Прислуга любого аристократического дома всегда отличалась крайним снобизмом, и их понятия о правилах поведения и о том, что пристойно, а что — нет, крайне жесткими. Достаточно было малейшего ущемления их привилегий или признаваемого ими порядка старшинства — и начиналось чуть ли не вооруженное восстание.

Маркиз решил, что тот факт, что его слуги перестали бояться Савийю и даже приняли ее, следовало считать очень необычной и совершенно непредсказуемой переменой в их отношении к цыганам.

Однако он не стал делиться этими соображениями с Хобли, а только сказал:

— Преподобный очень похвально отозвался о ее сообразительности.

— Преподобный прекрасно разбирается в людях, милорд, — решительно заявил Хобли.

Скача через парк, а потом через лес к дому Юдит, маркиз поймал себя на том, что снова думает о Савийе.

В той части Хартфордшира, где располагались их имения, было много лесов, и, проезжая через них, маркиз понял, что тут можно было скрыться не одному, а множеству цыганских таборов — да так, что найти их было бы просто невозможно.

Тем не менее маркиз довольно хорошо представлял себе, где именно могли остановиться сородичи Савийи, и решил, что, когда у него появится свободное время, он, пожалуй, нанесет им неожиданный визит и посмотрит, каковы они и как живут.

В то же время, если верить Савийе, такой визит означал бы, что ее перестанут отпускать к нему в поместье. А сейчас маркизу нисколько не хотелось бы такого поворота событий.

Правда, он не был уверен, что девушка говорила правду.

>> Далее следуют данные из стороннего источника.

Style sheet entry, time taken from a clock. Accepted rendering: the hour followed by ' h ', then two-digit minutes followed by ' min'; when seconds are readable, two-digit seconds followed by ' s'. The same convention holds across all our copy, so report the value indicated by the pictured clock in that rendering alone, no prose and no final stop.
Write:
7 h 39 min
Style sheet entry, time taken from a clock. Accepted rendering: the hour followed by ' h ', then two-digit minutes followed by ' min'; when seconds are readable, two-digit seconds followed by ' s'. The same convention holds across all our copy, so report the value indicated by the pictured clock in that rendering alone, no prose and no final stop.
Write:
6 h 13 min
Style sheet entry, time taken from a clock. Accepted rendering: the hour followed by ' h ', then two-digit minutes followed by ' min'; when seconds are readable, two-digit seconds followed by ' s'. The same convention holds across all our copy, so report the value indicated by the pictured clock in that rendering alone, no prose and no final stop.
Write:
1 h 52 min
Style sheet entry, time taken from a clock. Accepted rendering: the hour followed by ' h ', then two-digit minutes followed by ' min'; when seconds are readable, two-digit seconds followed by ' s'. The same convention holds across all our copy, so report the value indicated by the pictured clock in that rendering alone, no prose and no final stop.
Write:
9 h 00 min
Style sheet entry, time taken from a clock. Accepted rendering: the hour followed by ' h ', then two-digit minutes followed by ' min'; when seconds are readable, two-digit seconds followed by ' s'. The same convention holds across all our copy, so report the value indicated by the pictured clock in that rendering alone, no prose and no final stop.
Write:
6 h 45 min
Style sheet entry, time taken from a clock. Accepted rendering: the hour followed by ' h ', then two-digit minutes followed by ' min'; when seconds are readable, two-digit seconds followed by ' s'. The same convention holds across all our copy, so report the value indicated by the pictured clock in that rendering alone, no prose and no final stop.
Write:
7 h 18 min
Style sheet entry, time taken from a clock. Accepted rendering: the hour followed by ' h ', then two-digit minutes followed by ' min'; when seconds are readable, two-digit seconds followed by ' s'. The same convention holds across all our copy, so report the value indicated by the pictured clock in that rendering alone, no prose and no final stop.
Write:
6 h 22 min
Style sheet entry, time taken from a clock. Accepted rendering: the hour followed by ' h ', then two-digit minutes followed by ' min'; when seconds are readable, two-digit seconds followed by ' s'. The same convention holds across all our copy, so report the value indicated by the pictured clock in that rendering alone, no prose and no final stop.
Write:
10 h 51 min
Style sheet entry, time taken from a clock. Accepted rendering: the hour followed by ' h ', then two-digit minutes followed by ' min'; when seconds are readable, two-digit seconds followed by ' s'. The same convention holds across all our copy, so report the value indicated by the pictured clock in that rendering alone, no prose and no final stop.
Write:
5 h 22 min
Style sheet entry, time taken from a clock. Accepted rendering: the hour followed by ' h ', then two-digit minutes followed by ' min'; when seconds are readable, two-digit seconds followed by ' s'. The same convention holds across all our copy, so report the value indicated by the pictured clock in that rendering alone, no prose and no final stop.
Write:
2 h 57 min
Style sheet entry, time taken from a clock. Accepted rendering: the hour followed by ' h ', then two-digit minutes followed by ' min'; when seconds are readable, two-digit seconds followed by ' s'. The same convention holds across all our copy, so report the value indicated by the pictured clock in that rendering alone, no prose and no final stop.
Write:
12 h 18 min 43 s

Он всегда считал цыган свободными и беззаботными и полагал, что их женщины дарят свое расположение всем, кто им приглянется.

Тут он с улыбкой подумал, что если бы это и было так, то их поведение мало чем отличалось бы от самых знатных аристократок, так как нравы в высшем свете были весьма свободными.

Беспутное общество, центром которого с самого начала столетия стал Карлтон-хауз, задавало прискорбно аморальный тон поведения, а Лондон, как прекрасно знал маркиз, был настоящим рассадником греха.

Надо было быть слепым, чтобы не видеть все растущего количества ярко раскрашенных распутниц, наводнявших по ночам улицы города. А ведь некоторые из этих девиц были еще совсем юными — настоящими детьми! Существовали и воровские притоны, в которых мальчишек учили ремеслу домушников, карманников и всем другим видам преступлений, которые только есть на свете.

По мнению маркиза, в Лондоне развелось слишком много зла, которое следовало бы разоблачать и искоренять, — и он всерьез подумывал о том, не следует ли при удобном случае заговорить об этом в палате лордов.

Но тут же с ироничной улыбкой напоминал себе, что не ему выступать против аморальности и превращаться в защитника благопристойности.

Перед его мысленным взором мелькали лица множества привлекательных женщин, которые смотрели на него с огнем во взоре, протягивали к нему свои белоснежные руки, подставляли ему губы с легкостью, без слов говорившей о том, что он — далеко не первый их возлюбленный и, конечно же, не последний.